### What to produce
Copy the material below word for word, omitting the pictures.

### Task input
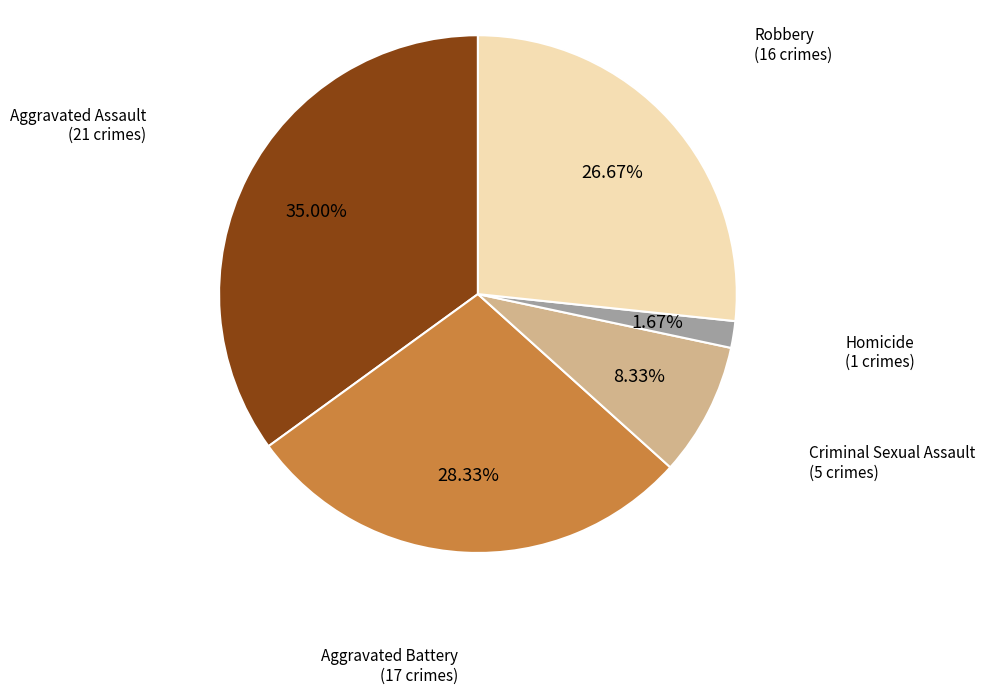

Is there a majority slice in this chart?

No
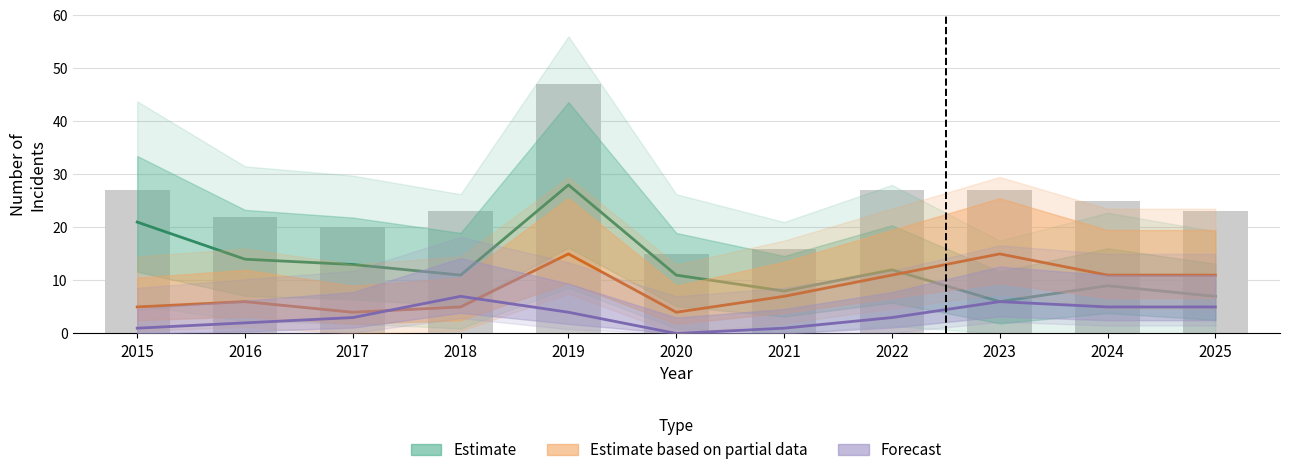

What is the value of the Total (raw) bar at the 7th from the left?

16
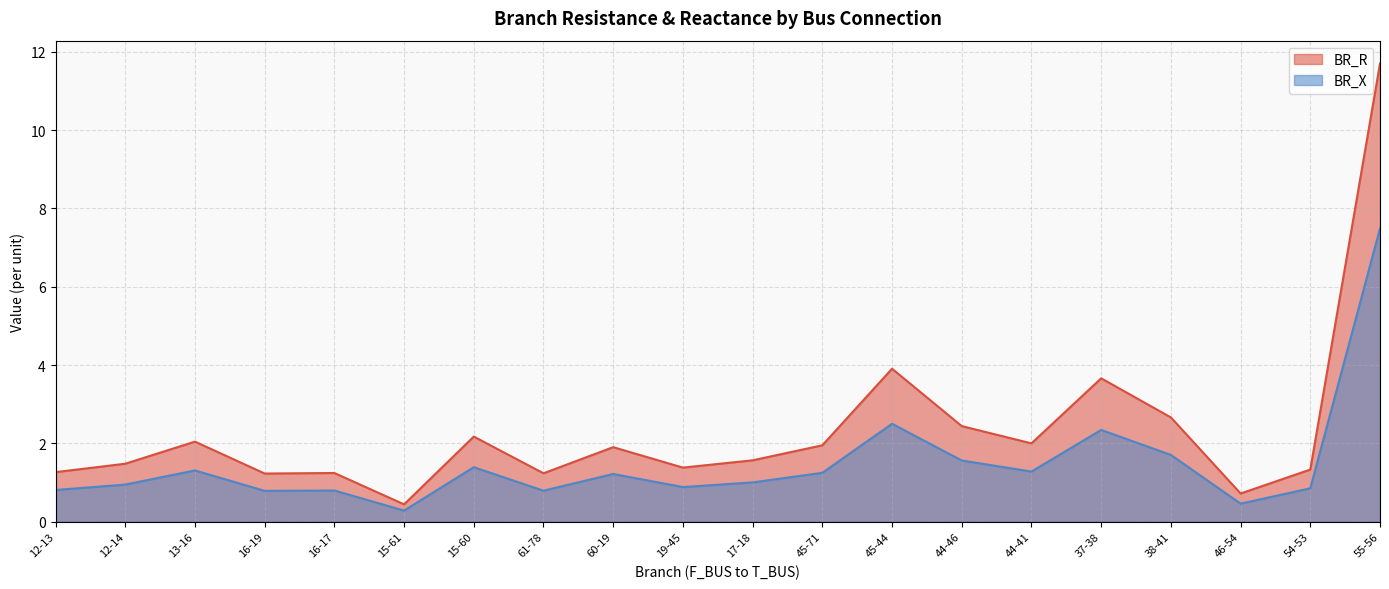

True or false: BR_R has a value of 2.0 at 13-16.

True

### Expected answer
Is there a majority slice in this chart?

No

What is the value of the Total (raw) bar at the 7th from the left?

16

True or false: BR_R has a value of 2.0 at 13-16.

True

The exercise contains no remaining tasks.